Floating Coast: An Environmental History of the Bering Strait

Norton. Aug. 2019. 416p. illus. notes. index. ISBN 9780393635164. $27.95; ebk. ISBN 9780393635171. NAT HIST
Demuth (environmental history, Brown Univ.) takes readers through the last two centuries of life in Beringia, a place at the edge of the Arctic Circle, composed of fingers of Russian and Alaskan land that nearly touch across the Bering Strait. Braiding human, animal, and environmental history, the author explores the ways in which the implications of economic ideologies have altered the balance of the natural world in this remote land.
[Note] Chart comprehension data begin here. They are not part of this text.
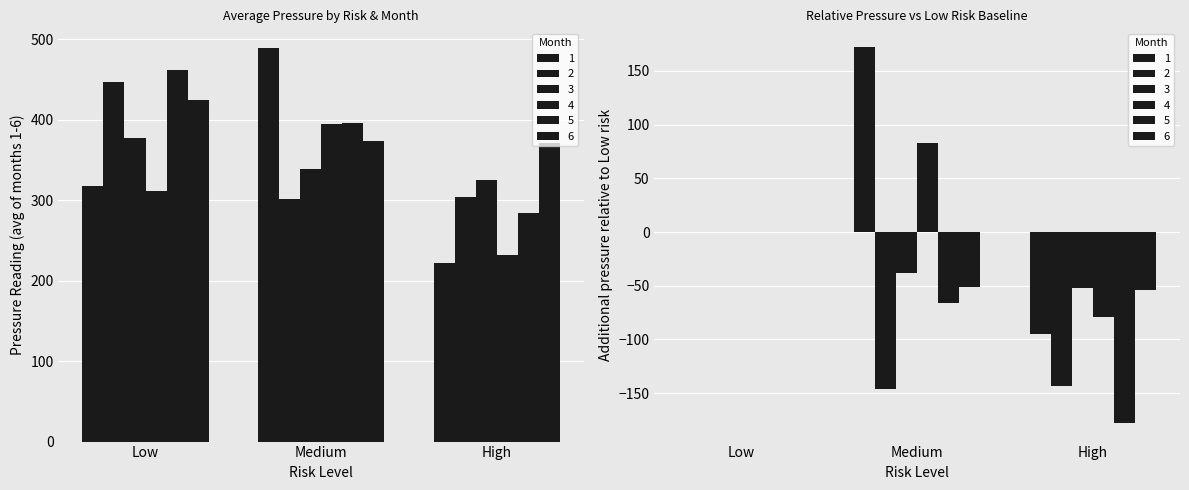

How many data points in 4 are less than 311?

2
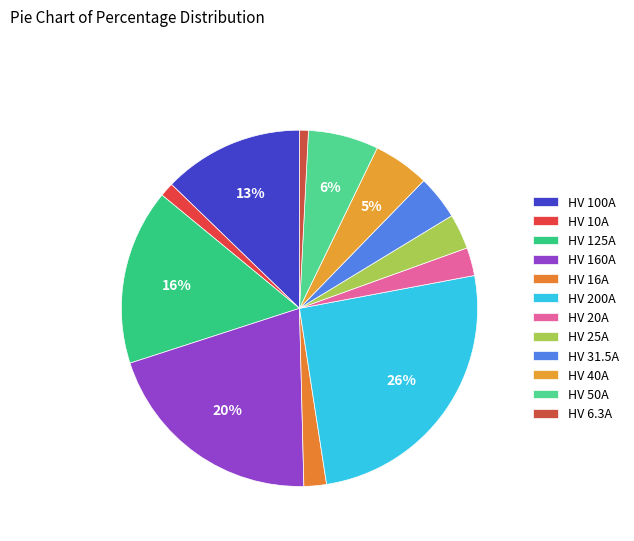

To the nearest percent, what is the combined percentage of HV 10A and HV 125A?

17%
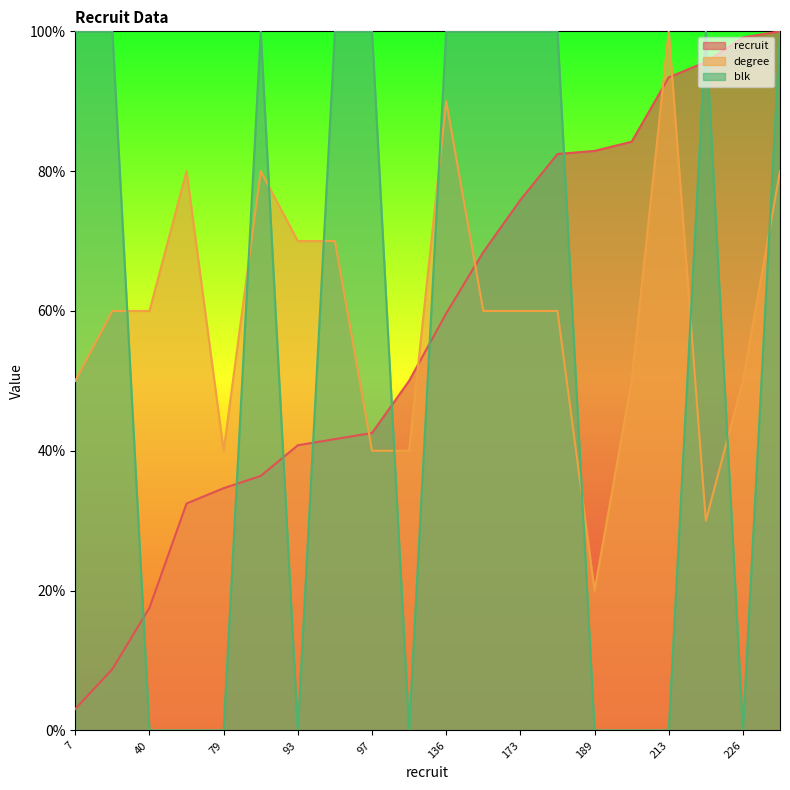

What is the difference between the maximum and minimum values in the blk series?

100.0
Beginning with whaling in the 19th century, both the capitalist cultures of the West and the imperialist, and then socialist cultures of Russia consumed resources to excess. Whether to meet the bottom line or the five-year plan, they adversely impacted the Native peoples, the animals on which those people depended for survival, and the minerals and rock buried in the land. As each energy form was harvested and used, human ideals came up against the limits of nature, leaving devastation behind. The author’s deeply informed (she spent several years in Beringia) lyrical telling pulls disparate threads together for a powerful environmental message.
VERDICT A cautionary, instructive tale highly recommended for readers with an interest in environmental conservation.